=== Task material ===
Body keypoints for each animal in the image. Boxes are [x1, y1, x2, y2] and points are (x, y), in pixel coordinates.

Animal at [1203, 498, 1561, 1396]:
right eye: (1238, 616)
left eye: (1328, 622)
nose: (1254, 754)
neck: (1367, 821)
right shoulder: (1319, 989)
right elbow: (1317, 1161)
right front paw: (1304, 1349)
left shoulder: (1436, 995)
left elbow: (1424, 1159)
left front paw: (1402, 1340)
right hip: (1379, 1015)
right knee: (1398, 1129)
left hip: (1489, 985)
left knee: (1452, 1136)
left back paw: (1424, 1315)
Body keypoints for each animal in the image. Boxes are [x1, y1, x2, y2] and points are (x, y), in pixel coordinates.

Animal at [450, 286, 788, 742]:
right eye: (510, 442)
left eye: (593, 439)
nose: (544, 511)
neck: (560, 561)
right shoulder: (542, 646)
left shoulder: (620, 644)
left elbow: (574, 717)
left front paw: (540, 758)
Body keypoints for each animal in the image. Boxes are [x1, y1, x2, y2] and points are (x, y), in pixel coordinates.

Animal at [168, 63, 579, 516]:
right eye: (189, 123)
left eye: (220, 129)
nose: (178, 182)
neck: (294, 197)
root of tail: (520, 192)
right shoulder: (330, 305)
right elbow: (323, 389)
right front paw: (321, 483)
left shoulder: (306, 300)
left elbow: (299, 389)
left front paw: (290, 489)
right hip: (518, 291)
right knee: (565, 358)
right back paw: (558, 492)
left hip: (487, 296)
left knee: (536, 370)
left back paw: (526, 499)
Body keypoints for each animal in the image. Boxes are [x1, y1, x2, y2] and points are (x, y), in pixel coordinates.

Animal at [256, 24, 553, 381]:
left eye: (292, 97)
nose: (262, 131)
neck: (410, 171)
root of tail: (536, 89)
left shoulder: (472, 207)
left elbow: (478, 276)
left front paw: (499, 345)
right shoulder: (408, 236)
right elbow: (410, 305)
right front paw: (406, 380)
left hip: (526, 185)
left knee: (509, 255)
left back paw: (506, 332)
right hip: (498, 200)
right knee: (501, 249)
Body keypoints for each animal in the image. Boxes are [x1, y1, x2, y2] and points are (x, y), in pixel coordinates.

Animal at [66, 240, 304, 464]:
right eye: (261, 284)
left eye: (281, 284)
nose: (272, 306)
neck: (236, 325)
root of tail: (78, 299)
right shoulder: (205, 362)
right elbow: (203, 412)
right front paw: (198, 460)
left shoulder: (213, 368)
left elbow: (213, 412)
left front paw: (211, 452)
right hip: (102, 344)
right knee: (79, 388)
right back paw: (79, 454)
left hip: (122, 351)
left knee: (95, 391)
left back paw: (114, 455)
===
_Activity_. Exactly repeat the lines above, from the opening line through the one with "left shoulder: (1436, 995)", and include nothing else.

_Task response_.
Body keypoints for each animal in the image. Boxes are [x1, y1, x2, y2] and points are (x, y), in pixel coordinates.

Animal at [1203, 498, 1561, 1396]:
right eye: (1238, 616)
left eye: (1328, 622)
nose: (1254, 754)
neck: (1367, 821)
right shoulder: (1319, 989)
right elbow: (1317, 1161)
right front paw: (1304, 1349)
left shoulder: (1436, 995)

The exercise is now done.